- **EXTRAIT FOURNI**:
§

L’Absinthe a surtout bâti sa réputation grâce à la boisson alcoolisée du même nom. Ce breuvage quasi mythique, qui a failli surpasser le vin, a rencontré un succès rapide dans les différentes strates de la société dès le 18e siècle. La plante s’inscrit dans un paysage, un folklore, une tradition qui a un pied de chaque côté de la frontière franco-suisse, entre le canton de Neuchâtel et la Franche-Comté, dans des régions boisées, montagneuses, bien vertes. L’Absinthe appartient au genre Artemisia, une tribu de plantes sous le patronage d’Artémis, la déesse de la chasse, de la vie sauvage et de la Lune. Ses proches cousines sont l’Armoise commune, Artemisia vulgaris, l’Armoise annuelle, Artemisia annua, l’Estragon, Artemisia dracunculus ou encore les Génépis, qui servent également à aromatiser un alcool qui porte leur nom.

 

Dans Absinthe, voyage au pays de la fée verte, Tania Brasseur se lance dans une enquête qui retrace l’histoire de cette boisson. Sillonnant entre Suisse et France, dans les forêts, les distilleries, les musées, elle narre avec brio cette saga qui démarre à la fin du 18e siècle, dans le petit village de Couvet, en Suisse. D’après plusieurs sources, dame Henriot, une guérisseuse chevronnée qui soigne sa clientèle à l’aide de remèdes médicinaux, met au point la première recette d’Absinthe, obtenue par macération. Elle s’en servait pour soigner diverses maladies, ce qui n’est pas étonnant vu les nombreuses propriétés de la plante. Cette préparation serait peu à peu sortie de son cadre médical et aurait conquis une autre clientèle. Malgré ce qu’indique son nom, l’Absinthe que l’on boit est un mélange, aux proportions secrètes et propres à chaque distillateur, de plusieurs plantes aromatiques, dont - évidemment -  l’Absinthe, la petite Absinthe (Artemisia pontica), l’Hysope, la Mélisse, la Menthe ou encore, selon les recettes, le Fenouil, l’Angélique, l’Anis vert, la Réglisse ou la Coriandre. La recette aurait été améliorée pour satisfaire les palais les plus subtils jusqu’à devenir, en 1797 environ, une boisson assez intéressante pour qu’un négociant, major Dubied, en acquière la formule et la commercialise officiellement. Tania Brasseur déroule le fil de cette histoire jalonnée de personnages hauts en couleurs, vivant dans des lieux aux noms étranges. Faisant des incursions dans le présent, le passé, elle nous fait partager ses dégustations d’Absinthe, dans des lieux et des atmosphères très différentes. Car, malgré son interdiction de 1910 à 2001, l’Absinthe n’a jamais cessé d’être distillée, bue et appréciée. Pendant la période de prohibition, les habitants de la région du Val-de-Travers savaient où s’approvisionner : sur les sentiers forestiers, à proximité des sources d’eau, se trouvait une bouteille clandestine bien cachée. Ce secret bien gardé a permis à la fée verte de continuer à répandre sa magie. À côté de la bouteille, une petite tirelire permettait de payer sa consommation. Aujourd'hui, les tenanciers de ces bars au grand air ont ajouté un QR code pour les étourdis qui ont oublié leur porte-monnaie (mais pas leur Smartphone…).

§

[Entrées du jeu de données]
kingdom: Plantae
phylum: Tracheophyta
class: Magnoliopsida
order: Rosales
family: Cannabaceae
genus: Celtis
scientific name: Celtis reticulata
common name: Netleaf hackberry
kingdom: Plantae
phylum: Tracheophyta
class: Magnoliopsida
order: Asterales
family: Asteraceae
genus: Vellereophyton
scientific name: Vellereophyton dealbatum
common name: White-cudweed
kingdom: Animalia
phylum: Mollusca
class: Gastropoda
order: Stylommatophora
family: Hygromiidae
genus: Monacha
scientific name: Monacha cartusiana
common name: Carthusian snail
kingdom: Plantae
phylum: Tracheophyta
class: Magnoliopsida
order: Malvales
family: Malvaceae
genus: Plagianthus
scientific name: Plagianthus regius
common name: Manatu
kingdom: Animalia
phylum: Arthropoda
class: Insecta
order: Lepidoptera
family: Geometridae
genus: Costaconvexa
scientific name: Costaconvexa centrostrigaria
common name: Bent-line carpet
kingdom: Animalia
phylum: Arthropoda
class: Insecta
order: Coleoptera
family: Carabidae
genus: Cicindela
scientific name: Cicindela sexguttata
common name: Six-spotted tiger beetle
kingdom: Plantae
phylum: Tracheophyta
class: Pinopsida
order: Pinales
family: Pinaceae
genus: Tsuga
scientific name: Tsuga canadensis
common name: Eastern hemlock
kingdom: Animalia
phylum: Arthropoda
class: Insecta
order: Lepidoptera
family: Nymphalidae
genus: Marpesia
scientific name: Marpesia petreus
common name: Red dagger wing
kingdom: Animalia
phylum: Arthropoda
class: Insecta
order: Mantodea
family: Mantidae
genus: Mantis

§

D'après l'extrait sur l'Absinthe, répondez aux questions suivantes.
1. À quel genre de plantes l'Absinthe appartient-elle ?
2. Dans quel village suisse l'histoire de la boisson démarre-t-elle ?
3. Pendant quelle période l'Absinthe a-t-elle été interdite ?

- **RÉSULTAT**:
1. L'Absinthe appartient au genre Artemisia.
2. L'histoire de la boisson démarre dans le petit village de Couvet, en Suisse.
3. L'Absinthe a été interdite de 1910 à 2001.